» Verilen Alıştırma A
Kur'an ve şifa metninde "Ayrıca, hastanın yanında" ifadesinden başlayıp "nasıl dua ederdi?" ifadesine kadar her şeyi aynen yazıya geçirin.
» Verilen Alıştırma B
Kur'an ve şifa metnine göre şu soruları cevaplayın:
(i) Şifa niyetiyle okunan ayetler için hangi sure ve ayet numaraları gösteriliyor?
(ii) Güzel bir hafızın Kur'an okuyuşunu dinleyen kişi kendini nerede hissediyor?
(iii) Hz. Peygamber duasında nasıl bir şifa istiyor?
» Verilen Alıştırma C
Kur'an ve şifa metninin ilk üç cümlesinde Kur'an-ı Kerim'e yüklenen bütün nitelikleri sıralayın.

» Verilen Metin
※
Kur'an-ı Kerim hem hidayet, hem mesaj hem de şifadır. Rahmettir, gönüllere bir sükûnettir. Yol göstericidir, kurtuluş reçetesidir. Bütün bunlardan ötürü hem Kur'an- Kerim'de hem de sahih hadislerde yer alan bütün dualar hastaya okunabilir. Kur'an-ı Kerim'de şifa niyetiyle okunan ayetler de mevcuttur. (Tevbe, 14; Şuara, 80; Nahl, 69.)
Ayrıca, hastanın yanında Kur'an okunduğunda hiçbir anlamını bilmese bile manen rahatladığını, vücuduna bir sükûnet geldiğini hepimiz biliyoruz ve görmüşüzdür. Allah'tan gelen ayetler elbette manevi bir huzur, rahatlama ve moral olacaktır. Kişi güzel bir hafızın Kur'an okuyuşunu dinleyince mest oluyor ve adeta kendini Rabb'inin huzurunda hissediyor. Samimi tövbesine ve günahlarından utanmasına vesile oluyor.
Peygamberimiz
hastaya nasıl dua ederdi?
Hz. Peygamber hastaya moral verir ve şöyle dua ederdi: "Ey sıkıntıları gideren Allah! Şifa ver. Ey Şafii olan Allah! Senden başka şifa veren yoktur. Hiçbir hastalık kalmayacak şekilde şifa ver."
Camilerde
sela okunuyor. Bu nedendir?
※
Mekânsal soru verilerinden kesitler
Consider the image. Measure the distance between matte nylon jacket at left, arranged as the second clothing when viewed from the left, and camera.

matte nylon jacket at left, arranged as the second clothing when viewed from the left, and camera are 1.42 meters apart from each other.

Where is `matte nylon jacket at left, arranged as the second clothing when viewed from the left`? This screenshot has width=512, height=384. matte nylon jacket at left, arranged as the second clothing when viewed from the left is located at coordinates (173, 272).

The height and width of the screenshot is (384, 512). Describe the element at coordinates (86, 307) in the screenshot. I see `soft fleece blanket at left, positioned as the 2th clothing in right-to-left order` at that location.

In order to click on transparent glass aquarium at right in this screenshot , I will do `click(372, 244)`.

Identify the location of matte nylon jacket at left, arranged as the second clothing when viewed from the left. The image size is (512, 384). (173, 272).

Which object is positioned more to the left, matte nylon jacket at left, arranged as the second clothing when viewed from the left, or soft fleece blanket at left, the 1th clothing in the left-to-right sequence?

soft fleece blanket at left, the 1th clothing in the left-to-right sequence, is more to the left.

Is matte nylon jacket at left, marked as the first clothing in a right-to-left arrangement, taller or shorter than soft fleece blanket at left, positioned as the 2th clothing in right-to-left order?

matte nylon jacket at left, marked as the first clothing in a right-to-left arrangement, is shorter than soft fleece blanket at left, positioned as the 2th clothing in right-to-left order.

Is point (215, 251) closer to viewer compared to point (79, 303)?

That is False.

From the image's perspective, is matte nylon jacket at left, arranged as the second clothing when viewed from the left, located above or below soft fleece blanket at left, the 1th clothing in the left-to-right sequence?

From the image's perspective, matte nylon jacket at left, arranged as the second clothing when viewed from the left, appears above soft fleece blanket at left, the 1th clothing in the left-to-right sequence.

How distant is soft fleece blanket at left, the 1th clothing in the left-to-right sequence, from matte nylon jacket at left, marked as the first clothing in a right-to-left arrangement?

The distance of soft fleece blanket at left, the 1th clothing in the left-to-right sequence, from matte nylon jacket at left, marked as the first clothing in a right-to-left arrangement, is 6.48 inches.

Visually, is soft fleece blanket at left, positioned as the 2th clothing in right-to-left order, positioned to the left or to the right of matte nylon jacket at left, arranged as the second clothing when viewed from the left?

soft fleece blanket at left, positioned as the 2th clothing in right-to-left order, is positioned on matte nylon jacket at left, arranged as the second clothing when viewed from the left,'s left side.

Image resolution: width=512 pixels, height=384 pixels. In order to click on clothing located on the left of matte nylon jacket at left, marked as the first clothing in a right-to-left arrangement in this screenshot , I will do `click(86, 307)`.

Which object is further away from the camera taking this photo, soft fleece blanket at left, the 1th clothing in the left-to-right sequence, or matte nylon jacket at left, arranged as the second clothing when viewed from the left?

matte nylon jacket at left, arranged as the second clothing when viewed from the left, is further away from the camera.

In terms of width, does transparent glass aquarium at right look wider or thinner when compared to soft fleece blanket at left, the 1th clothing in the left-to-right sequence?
※
» Cevap A
Ayrıca, hastanın yanında Kur'an okunduğunda hiçbir anlamını bilmese bile manen rahatladığını, vücuduna bir sükûnet geldiğini hepimiz biliyoruz ve görmüşüzdür. Allah'tan gelen ayetler elbette manevi bir huzur, rahatlama ve moral olacaktır. Kişi güzel bir hafızın Kur'an okuyuşunu dinleyince mest oluyor ve adeta kendini Rabb'inin huzurunda hissediyor. Samimi tövbesine ve günahlarından utanmasına vesile oluyor.
Peygamberimiz
hastaya nasıl dua ederdi?

» Cevap B
(i) Tevbe 14, Şuara 80 ve Nahl 69.
(ii) Rabb'inin huzurunda.
(iii) Hiçbir hastalık kalmayacak şekilde bir şifa.

» Cevap C
Hidayet, mesaj, şifa, rahmet, gönüllere bir sükûnet, yol gösterici, kurtuluş reçetesi.